Homili 23 Februari 2016

Hari Selasa, Pekan Prapaskah II
St. Polykarpus
Yes. 1:10,16-20
Mzm. 50:8-9,16bc-17,21,23
Mat. 23:1-12.

Kamu semua adalah saudara!

imageKita merayakan peringatan St. Polykarpus. Beliau dikenal sebagai murid St. Yohanes Penginjil dan terpilih menjadi Uskup Gereja perdana di Smyrna (Turki). Banyak orang memusuhi Gereja ketika beliau menjadi uskup sekitar tahun 155. Akibatnya, ia ditangkap bersama umatnya tanpa memberi perlawanan, malah dengan senyum dan murah hati masih memberi makan kepada orang-orang yang hendak menangkapnya itu. Ia mengatakan kepada mereka bahwa ini merupakan kehendak Tuhan supaya ia ditangkap dan mengalami penderitaan. Ia juga masih meminta untuk berdoa sejenak sebelum dibelenggu dan diarak ke rumah prokonsul untuk diadili. Pada waktu itu ia dipaksa prokonsul untuk mengkhianati Tuhan Yesus dengan menyembah berhala kepada dewa dewi orang Romawi. Polikarpus dengan tegas berkata: “Sudah delapan puluh enam tahun saya mengabdi Kristus, dan tidak pernah saya alami Kristus berbuat salah kepadaku. Bagaimana mungkin saya menghujat Raja dan Penyelamatku? Tuhanku Yesus Kristus tidak hanya berkata: Bertahanlah dan teguhlah dalam imanmu; cintailah sesamamu; berbelaskasihanlah kepada sesamamu dan bersatulah di dalam kebenaran, melainkan Dirinya sendiri dijadikan contoh yang mencolok mata tentang semuanya itu.”
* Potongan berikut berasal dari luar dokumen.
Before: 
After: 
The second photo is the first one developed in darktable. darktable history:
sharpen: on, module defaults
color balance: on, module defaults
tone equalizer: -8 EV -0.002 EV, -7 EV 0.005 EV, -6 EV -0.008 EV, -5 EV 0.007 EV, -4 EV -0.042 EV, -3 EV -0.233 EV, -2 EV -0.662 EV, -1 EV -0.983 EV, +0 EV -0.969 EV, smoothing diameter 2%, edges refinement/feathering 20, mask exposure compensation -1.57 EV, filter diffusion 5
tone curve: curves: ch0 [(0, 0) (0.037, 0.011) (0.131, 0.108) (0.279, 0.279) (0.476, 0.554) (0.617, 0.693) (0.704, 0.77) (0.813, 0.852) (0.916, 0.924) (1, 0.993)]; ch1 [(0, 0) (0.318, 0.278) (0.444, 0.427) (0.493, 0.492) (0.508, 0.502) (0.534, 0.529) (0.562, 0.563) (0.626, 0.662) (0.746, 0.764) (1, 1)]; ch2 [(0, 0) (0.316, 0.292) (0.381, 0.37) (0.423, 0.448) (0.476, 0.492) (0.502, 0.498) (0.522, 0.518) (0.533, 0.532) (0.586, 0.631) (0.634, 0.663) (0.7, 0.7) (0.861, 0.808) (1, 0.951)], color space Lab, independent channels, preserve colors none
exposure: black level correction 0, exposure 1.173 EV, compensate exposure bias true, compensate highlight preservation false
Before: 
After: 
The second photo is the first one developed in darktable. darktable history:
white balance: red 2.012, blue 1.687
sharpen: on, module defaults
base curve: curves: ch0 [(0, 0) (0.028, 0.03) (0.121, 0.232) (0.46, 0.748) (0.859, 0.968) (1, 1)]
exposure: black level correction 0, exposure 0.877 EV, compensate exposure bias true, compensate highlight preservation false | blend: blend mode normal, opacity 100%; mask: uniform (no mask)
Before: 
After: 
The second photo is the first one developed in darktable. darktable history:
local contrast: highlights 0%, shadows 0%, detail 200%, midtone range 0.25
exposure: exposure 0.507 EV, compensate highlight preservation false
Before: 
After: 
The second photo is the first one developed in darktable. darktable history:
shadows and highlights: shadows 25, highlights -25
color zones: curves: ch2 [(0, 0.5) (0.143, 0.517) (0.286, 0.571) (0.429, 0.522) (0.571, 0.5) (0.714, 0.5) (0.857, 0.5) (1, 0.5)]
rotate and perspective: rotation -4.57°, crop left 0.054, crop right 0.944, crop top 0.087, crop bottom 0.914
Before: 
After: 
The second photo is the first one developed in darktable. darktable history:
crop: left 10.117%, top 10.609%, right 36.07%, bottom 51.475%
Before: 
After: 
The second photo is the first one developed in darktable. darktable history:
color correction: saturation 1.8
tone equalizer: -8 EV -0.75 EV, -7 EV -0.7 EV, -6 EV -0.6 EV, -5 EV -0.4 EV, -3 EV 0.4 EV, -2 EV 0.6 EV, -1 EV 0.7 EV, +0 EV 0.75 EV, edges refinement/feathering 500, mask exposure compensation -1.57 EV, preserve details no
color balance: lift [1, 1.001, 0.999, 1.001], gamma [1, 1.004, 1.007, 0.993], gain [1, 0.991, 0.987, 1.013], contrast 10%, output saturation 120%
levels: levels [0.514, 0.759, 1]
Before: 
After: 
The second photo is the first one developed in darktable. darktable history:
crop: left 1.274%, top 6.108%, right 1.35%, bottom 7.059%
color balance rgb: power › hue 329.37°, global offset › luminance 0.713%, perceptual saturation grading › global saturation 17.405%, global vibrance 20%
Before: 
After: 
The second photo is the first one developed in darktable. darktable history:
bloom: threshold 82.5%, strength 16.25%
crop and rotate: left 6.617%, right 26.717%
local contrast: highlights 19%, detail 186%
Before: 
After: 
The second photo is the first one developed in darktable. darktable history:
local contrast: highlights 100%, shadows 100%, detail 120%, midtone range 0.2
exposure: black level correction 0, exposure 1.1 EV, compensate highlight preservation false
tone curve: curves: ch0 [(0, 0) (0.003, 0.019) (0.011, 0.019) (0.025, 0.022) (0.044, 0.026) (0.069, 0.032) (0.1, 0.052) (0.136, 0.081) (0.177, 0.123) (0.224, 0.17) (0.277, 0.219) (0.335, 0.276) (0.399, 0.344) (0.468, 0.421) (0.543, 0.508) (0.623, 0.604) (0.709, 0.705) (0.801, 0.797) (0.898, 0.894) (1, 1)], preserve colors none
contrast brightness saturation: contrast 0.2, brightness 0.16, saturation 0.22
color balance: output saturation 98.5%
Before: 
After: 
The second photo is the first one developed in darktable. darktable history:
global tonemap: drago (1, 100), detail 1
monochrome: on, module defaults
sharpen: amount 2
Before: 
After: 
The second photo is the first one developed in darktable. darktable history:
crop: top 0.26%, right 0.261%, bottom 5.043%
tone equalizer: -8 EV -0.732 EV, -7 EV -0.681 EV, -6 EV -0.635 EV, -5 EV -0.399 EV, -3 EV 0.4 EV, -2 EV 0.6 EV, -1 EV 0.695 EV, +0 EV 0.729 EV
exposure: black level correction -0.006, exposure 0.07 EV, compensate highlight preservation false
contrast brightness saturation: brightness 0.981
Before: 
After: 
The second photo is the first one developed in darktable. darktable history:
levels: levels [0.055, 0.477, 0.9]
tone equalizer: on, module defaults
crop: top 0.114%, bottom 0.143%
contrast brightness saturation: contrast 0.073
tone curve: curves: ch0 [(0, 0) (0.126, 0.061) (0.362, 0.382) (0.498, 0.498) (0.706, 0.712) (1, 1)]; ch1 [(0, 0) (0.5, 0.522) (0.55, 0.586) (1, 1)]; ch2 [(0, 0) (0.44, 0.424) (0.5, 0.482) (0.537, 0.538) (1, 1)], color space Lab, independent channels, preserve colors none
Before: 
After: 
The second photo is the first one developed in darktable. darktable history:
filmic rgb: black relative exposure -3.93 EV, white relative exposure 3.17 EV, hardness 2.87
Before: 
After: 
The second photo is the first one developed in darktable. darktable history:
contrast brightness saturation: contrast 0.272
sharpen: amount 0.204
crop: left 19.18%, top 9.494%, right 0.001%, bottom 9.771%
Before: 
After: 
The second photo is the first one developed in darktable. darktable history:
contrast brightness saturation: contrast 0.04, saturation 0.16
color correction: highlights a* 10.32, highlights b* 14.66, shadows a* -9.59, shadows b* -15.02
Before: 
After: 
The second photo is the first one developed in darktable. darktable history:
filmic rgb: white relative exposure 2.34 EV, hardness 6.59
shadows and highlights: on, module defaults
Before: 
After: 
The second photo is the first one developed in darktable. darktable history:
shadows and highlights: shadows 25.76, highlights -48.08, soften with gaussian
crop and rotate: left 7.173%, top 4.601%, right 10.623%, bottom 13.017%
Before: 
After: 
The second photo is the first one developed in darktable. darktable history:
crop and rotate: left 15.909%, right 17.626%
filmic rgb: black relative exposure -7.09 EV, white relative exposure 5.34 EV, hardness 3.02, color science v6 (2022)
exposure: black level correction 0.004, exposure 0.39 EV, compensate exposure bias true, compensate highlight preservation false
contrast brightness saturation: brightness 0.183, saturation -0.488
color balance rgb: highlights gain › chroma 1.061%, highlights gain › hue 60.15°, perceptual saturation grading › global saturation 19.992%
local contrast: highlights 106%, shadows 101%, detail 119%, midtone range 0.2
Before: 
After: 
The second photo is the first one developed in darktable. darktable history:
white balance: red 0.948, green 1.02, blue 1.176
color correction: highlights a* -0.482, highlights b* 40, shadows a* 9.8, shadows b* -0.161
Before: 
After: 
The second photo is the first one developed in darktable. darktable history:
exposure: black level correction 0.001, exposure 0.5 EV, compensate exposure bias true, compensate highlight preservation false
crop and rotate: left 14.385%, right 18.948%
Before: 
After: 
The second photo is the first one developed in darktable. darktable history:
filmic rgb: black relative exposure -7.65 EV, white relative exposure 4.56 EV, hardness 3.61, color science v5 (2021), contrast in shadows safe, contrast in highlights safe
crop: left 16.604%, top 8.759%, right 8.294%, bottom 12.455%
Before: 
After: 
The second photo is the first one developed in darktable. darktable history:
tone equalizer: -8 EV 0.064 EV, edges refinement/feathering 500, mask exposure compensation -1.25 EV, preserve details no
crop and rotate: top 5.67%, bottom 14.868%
Perkataan Polikarpus ini adalah sebuah bentuk pengakuan imannya kepada Tuhan Yesus Kristus dan menolak segala berhala yakni dewa-dewi orang Romawi. Ia lalu dijatuhi hukuman mati dengan cara dibakar hidup-hidup. Umatnya mencintai dia dan menulis di atas kuburnya: “Dirimu kami cintai melebihi berlian, kami sayangi melebihi emas permata, dan kami baringkan tubuhmu yang suci di tempat yang layak bagimu. Di tempat ini ingin kami berkumpul dengan gembira untuk merayakan ulang tahun wafatmu sebagai martir Kristus yang Jaya.” Polikarpus tetaplah orang kudus yang dikenang dalam Gereja karena keberaniannya untuk mempertahankan imannya, dan itulah kemartirannya.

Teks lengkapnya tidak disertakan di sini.